WHAT THIS TASK INVOLVES:
Transcribe without change the part of the records that opens with the line containing "right hip: (322, 203, 8)" and closes with the line containing "right hip: (1169, 680, 5)", including both of those lines.

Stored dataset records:
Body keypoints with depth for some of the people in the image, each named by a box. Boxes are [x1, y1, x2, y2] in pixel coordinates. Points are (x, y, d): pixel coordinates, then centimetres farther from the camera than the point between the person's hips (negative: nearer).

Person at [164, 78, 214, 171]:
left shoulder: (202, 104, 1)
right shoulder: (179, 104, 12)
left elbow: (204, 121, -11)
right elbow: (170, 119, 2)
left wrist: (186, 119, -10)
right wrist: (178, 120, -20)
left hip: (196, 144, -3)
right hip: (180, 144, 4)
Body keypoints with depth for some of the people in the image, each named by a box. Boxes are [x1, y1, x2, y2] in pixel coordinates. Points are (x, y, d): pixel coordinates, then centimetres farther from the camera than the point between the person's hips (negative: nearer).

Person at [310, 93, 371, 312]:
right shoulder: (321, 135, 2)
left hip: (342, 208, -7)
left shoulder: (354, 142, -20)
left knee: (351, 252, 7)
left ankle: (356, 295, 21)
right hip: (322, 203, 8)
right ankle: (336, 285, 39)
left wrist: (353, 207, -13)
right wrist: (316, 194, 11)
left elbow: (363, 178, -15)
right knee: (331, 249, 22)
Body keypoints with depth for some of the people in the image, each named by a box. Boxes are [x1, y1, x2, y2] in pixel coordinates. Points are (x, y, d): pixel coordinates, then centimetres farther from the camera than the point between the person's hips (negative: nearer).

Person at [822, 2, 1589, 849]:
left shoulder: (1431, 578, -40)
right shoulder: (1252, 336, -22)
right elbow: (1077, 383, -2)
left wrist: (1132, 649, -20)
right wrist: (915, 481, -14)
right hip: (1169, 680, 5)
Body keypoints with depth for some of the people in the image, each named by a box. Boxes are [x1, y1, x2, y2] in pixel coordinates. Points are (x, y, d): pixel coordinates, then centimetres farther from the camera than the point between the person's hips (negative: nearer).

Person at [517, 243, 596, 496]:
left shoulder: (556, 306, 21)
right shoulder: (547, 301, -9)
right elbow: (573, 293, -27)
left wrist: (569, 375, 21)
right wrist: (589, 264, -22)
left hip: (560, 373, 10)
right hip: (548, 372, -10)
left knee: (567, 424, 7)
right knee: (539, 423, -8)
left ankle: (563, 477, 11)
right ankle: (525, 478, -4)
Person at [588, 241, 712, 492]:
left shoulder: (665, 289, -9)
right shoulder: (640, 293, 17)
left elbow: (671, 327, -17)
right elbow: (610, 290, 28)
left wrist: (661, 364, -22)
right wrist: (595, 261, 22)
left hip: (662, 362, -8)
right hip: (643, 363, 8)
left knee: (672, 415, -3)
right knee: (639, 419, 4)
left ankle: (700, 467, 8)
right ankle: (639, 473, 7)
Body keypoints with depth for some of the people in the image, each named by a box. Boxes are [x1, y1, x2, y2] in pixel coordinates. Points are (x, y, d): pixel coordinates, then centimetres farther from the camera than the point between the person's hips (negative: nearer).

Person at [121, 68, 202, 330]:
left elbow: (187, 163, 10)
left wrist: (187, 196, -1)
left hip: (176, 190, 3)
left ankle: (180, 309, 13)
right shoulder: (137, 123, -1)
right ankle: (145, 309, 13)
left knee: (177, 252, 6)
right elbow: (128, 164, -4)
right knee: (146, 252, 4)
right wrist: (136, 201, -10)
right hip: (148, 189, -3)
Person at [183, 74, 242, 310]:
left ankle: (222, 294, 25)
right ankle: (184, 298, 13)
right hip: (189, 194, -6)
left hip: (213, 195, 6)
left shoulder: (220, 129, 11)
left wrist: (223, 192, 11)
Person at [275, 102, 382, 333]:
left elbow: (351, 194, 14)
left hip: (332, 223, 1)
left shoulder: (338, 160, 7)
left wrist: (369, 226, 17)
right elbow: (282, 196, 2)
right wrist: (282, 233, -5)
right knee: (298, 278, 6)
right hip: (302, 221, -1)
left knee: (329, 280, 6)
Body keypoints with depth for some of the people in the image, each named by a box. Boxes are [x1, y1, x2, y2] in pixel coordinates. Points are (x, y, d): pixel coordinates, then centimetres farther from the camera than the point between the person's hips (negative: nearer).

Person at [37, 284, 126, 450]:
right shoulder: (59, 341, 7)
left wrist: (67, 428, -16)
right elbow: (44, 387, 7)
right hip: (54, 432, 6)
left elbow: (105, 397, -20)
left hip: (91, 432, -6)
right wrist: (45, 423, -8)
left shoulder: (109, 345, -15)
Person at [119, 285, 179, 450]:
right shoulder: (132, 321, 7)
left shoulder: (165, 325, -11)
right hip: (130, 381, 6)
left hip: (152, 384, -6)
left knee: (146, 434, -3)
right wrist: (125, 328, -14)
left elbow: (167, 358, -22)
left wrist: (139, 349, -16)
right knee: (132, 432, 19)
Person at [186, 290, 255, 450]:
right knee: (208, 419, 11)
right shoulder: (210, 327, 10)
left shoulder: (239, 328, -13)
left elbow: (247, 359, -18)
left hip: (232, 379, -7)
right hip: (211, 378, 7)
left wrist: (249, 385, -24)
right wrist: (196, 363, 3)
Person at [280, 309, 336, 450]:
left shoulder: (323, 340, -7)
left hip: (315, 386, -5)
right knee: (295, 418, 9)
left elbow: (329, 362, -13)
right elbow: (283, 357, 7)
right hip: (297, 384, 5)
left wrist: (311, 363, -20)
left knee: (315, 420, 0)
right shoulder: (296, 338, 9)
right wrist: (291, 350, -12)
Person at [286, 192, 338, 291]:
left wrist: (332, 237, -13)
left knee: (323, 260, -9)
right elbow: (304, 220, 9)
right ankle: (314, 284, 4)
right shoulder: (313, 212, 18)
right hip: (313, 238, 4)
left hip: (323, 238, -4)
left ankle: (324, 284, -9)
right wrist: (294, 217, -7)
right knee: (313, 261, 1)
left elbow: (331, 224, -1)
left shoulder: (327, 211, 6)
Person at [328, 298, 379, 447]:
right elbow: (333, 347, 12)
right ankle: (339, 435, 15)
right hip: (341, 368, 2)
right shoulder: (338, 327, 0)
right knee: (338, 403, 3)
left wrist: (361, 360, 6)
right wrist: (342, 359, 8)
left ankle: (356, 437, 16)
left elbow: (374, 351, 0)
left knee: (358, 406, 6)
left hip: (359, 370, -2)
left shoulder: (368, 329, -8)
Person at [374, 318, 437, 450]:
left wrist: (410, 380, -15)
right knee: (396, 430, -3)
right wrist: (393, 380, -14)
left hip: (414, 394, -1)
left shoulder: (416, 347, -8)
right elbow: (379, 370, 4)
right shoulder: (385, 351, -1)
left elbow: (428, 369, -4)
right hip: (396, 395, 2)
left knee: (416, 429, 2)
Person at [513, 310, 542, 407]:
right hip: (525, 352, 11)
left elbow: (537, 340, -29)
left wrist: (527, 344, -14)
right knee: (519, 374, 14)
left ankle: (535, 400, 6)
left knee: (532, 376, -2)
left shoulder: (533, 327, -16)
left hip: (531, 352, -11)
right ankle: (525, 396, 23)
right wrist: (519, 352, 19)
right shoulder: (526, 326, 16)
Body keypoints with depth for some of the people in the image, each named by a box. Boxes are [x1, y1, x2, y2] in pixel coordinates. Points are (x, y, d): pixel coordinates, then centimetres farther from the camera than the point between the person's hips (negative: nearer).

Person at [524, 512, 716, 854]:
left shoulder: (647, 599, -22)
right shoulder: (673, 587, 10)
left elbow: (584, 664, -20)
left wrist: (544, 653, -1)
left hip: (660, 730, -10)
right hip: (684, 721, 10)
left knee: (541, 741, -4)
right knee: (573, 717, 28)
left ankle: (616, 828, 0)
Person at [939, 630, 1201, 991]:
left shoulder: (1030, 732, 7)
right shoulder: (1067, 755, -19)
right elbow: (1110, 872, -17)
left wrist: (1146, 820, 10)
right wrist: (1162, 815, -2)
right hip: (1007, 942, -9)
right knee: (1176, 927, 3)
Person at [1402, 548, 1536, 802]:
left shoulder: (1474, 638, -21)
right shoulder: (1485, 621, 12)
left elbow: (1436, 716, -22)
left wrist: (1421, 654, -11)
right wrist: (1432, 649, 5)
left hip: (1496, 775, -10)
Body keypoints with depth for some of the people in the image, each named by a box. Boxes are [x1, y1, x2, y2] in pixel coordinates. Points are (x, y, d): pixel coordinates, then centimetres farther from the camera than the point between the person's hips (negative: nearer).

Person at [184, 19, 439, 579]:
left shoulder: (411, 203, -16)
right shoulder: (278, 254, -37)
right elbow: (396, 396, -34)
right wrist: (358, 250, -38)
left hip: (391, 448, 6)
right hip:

RESPONSE AREA:
right hip: (322, 203, 8)
right ankle: (336, 285, 39)
left wrist: (353, 207, -13)
right wrist: (316, 194, 11)
left elbow: (363, 178, -15)
right knee: (331, 249, 22)
Body keypoints with depth for some of the people in the image, each named by a box. Boxes are [x1, y1, x2, y2] in pixel coordinates. Points are (x, y, d): pixel coordinates, then centimetres farther from the camera than the point between the person's hips (negative: nearer).

Person at [822, 2, 1589, 849]:
left shoulder: (1431, 578, -40)
right shoulder: (1252, 336, -22)
right elbow: (1077, 383, -2)
left wrist: (1132, 649, -20)
right wrist: (915, 481, -14)
right hip: (1169, 680, 5)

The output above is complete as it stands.